** What is expected **
Copy out each line featuring the string "Object" from the entries beneath.

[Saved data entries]
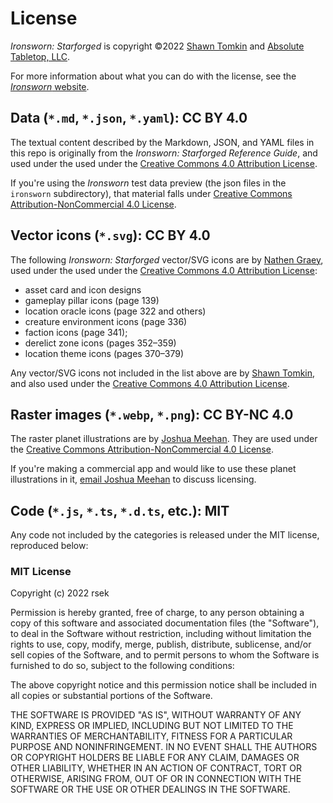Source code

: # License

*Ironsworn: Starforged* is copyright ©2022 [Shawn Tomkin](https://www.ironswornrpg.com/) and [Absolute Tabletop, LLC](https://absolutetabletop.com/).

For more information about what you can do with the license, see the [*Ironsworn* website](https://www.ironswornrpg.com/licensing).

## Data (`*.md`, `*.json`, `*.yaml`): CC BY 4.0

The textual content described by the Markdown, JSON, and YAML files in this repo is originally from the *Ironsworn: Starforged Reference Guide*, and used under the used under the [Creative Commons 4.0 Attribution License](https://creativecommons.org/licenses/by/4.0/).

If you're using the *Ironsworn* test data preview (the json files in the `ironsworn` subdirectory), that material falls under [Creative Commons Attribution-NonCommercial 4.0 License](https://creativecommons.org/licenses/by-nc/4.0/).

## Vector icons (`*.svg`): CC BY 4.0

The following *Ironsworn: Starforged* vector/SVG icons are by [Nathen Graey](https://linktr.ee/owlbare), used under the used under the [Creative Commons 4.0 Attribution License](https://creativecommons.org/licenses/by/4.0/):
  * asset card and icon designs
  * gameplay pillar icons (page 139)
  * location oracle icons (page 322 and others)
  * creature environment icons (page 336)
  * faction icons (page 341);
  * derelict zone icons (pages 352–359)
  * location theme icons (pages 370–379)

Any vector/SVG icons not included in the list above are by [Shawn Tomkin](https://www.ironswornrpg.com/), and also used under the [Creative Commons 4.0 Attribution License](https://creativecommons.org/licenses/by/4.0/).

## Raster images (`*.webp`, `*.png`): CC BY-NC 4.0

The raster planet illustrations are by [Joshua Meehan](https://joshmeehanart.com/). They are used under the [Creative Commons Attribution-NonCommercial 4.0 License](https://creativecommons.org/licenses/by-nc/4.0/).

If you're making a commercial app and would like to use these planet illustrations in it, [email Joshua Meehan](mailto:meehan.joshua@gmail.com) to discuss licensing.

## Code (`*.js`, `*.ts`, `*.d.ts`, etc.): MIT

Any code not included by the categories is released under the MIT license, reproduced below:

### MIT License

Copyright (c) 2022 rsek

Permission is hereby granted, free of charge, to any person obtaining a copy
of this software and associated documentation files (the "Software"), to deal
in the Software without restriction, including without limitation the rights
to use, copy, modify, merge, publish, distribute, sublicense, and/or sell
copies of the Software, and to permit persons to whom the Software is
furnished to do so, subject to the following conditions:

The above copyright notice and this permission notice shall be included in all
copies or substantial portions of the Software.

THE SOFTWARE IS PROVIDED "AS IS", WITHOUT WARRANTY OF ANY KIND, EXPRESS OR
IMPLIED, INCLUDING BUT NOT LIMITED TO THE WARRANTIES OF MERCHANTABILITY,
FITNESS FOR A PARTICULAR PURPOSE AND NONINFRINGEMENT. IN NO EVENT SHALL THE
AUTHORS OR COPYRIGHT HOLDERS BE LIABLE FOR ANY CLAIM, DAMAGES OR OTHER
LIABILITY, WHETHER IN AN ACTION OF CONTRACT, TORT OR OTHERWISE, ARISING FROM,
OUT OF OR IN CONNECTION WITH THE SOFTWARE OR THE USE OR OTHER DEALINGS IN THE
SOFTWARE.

---

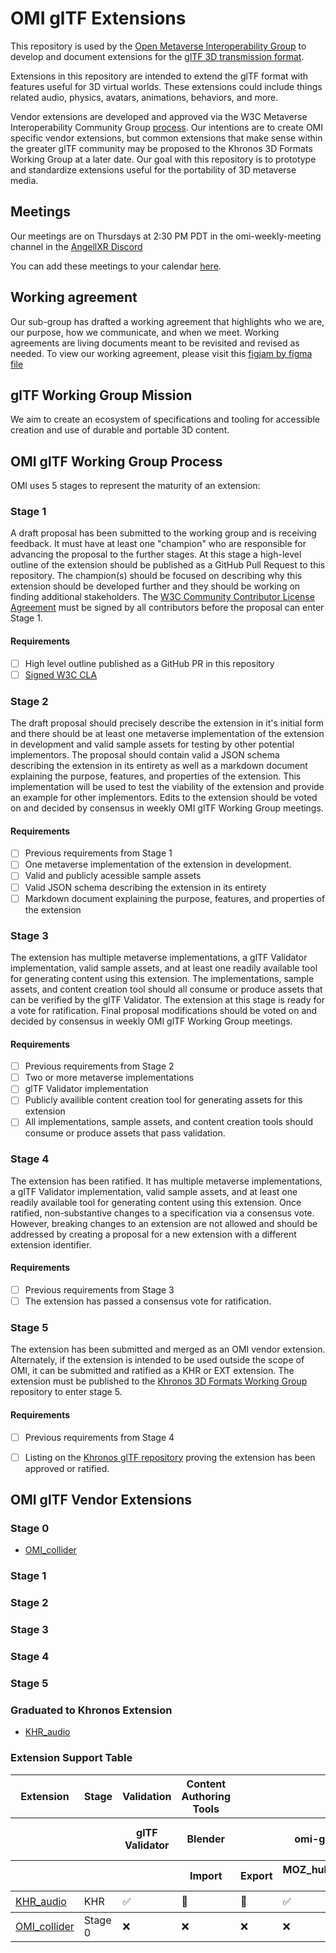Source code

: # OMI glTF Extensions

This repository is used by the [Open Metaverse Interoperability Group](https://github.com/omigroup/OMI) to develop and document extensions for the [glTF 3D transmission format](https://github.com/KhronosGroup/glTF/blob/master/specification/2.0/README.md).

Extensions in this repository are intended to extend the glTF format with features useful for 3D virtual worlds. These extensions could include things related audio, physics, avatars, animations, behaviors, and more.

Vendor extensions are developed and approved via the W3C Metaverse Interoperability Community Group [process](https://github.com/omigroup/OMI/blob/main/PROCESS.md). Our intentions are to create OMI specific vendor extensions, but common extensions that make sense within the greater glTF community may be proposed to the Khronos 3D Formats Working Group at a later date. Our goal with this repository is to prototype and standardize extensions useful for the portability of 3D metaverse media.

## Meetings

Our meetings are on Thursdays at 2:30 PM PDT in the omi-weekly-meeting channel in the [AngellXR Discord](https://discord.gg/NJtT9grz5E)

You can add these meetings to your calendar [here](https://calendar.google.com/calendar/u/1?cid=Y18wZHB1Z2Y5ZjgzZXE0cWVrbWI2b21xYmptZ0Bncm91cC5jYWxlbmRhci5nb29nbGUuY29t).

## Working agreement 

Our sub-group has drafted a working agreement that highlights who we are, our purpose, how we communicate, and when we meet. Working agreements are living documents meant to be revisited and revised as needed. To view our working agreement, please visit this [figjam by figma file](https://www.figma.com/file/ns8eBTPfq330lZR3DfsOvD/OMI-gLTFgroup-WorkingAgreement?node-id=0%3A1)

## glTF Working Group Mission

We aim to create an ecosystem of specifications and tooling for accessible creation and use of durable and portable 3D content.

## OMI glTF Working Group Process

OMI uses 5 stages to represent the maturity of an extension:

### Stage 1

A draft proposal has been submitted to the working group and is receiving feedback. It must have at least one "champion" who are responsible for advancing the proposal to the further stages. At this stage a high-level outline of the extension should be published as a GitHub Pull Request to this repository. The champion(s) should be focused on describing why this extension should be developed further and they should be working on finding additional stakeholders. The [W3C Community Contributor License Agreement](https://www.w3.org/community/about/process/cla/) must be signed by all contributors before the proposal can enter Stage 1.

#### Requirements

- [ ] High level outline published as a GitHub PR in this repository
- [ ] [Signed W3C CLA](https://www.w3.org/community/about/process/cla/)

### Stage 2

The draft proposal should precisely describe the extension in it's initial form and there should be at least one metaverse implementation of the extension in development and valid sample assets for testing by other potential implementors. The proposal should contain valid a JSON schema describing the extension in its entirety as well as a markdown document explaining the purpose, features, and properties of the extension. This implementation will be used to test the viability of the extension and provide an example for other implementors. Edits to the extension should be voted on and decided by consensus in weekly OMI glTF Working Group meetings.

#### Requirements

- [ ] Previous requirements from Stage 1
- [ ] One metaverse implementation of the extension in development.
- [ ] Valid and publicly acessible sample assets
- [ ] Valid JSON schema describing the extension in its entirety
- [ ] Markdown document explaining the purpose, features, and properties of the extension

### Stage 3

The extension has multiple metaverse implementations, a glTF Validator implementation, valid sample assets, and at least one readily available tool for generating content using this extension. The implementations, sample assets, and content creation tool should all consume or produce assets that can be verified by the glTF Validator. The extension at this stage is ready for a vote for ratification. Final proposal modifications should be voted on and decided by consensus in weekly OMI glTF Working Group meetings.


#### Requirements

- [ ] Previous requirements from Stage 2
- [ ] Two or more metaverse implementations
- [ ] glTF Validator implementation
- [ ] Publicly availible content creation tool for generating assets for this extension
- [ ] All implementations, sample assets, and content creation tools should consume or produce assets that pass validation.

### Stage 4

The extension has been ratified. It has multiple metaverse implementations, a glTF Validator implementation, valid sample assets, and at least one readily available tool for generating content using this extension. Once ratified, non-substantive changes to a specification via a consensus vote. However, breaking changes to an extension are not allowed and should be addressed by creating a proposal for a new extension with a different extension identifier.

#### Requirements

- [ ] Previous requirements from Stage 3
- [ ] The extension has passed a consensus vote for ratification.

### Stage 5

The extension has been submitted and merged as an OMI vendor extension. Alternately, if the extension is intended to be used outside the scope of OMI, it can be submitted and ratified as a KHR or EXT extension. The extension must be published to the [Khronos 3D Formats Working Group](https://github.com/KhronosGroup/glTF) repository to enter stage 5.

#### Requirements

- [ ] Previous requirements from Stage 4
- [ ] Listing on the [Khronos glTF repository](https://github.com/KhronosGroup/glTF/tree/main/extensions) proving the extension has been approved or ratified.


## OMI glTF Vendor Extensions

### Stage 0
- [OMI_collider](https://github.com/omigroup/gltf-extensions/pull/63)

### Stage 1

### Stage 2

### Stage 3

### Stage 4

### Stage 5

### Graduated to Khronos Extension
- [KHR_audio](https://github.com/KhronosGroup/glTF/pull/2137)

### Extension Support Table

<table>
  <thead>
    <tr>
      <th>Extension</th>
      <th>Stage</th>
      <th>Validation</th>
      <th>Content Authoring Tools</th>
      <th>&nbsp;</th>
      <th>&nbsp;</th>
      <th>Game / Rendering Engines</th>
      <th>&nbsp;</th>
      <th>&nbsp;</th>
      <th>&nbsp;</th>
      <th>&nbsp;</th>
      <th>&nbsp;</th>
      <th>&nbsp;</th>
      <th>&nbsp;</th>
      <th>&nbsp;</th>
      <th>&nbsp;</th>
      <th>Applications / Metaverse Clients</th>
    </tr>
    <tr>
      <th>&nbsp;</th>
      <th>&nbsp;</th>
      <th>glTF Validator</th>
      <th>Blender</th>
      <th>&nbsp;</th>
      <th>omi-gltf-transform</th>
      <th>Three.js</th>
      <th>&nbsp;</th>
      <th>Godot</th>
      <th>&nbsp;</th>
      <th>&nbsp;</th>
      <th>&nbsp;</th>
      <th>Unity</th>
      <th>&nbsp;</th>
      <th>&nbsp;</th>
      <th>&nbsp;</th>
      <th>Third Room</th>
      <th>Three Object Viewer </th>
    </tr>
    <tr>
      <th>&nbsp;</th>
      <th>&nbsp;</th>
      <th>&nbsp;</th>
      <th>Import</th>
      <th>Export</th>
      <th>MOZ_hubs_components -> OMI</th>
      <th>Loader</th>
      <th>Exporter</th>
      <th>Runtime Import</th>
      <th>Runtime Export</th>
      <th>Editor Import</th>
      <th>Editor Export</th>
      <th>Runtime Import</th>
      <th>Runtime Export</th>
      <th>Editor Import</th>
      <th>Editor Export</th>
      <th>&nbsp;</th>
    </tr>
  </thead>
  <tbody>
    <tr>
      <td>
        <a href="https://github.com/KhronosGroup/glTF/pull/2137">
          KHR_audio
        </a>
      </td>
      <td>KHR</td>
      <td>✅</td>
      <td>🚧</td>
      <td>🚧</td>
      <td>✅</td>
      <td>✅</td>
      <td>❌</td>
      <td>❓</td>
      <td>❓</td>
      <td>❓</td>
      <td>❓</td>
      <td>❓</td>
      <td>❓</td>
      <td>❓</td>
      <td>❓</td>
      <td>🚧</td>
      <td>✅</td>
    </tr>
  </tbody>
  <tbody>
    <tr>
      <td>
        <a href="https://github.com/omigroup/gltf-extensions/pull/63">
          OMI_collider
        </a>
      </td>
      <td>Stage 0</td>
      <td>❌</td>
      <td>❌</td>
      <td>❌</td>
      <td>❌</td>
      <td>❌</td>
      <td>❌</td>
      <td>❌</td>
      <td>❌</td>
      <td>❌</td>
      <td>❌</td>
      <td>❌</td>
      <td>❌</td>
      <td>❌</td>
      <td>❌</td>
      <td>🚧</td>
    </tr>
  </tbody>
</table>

==

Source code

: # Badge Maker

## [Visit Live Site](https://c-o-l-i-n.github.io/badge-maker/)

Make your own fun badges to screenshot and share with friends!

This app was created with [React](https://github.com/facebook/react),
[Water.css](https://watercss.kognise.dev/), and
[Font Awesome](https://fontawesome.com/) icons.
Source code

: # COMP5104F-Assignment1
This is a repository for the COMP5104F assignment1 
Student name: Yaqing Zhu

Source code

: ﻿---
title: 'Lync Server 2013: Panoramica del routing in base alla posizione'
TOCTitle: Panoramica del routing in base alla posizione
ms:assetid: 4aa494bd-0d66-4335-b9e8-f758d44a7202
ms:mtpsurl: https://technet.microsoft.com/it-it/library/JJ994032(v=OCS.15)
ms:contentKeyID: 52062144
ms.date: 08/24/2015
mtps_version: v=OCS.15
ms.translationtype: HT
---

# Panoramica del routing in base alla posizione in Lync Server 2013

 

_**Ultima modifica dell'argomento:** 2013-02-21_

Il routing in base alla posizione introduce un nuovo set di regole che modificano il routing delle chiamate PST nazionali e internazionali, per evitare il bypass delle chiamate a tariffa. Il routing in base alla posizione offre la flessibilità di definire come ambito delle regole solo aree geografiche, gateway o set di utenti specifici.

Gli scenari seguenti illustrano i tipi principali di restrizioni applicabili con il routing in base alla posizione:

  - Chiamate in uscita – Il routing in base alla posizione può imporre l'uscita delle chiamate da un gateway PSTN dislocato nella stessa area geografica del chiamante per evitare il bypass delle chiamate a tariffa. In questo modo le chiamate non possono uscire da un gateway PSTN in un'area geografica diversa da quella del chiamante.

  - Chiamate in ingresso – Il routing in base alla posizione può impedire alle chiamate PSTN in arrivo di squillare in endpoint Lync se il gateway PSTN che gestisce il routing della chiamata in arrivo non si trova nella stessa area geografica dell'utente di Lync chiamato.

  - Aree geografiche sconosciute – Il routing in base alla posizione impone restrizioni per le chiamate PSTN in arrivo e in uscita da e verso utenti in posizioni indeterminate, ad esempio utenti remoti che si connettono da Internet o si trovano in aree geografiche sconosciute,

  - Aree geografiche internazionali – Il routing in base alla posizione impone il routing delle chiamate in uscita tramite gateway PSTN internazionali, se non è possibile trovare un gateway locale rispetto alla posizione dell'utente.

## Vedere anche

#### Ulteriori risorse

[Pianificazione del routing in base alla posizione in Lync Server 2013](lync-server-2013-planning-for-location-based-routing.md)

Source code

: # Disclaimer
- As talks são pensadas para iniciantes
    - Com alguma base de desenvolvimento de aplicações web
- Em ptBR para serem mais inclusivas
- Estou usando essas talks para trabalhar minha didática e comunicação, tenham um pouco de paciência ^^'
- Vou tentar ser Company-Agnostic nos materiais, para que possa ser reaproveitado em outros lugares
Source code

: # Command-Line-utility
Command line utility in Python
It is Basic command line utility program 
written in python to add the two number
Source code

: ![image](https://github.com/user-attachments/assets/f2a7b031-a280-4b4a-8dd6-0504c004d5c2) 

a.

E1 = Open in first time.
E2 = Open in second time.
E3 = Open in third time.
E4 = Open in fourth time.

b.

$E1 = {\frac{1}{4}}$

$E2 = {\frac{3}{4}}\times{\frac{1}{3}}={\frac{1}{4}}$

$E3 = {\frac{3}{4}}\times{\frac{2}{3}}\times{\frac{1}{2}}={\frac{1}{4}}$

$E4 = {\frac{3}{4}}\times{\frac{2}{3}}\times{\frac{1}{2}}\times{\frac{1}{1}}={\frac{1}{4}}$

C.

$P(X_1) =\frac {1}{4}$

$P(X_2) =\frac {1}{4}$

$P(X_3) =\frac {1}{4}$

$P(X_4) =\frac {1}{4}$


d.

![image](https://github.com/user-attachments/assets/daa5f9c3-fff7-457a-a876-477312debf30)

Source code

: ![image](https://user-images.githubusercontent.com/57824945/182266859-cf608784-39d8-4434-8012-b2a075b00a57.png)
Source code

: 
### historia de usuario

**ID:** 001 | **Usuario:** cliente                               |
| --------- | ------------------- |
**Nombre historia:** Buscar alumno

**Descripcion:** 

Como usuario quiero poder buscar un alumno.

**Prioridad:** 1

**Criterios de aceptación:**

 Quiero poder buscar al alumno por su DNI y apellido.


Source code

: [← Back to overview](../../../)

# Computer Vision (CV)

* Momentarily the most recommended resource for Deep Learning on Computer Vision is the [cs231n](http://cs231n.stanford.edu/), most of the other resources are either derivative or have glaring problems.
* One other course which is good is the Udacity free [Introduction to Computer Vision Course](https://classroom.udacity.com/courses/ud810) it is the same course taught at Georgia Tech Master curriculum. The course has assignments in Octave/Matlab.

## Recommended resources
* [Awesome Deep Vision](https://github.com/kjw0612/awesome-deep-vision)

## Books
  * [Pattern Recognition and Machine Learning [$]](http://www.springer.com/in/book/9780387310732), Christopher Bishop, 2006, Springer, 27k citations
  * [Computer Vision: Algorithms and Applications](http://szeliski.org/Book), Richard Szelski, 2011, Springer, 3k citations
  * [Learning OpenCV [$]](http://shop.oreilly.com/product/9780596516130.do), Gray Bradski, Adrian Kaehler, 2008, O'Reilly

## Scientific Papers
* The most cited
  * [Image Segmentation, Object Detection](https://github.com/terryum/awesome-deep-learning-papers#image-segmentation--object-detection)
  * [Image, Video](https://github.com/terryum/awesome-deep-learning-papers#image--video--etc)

** Exercise response **
      <th>Three Object Viewer </th>
  * [Image Segmentation, Object Detection](https://github.com/terryum/awesome-deep-learning-papers#image-segmentation--object-detection)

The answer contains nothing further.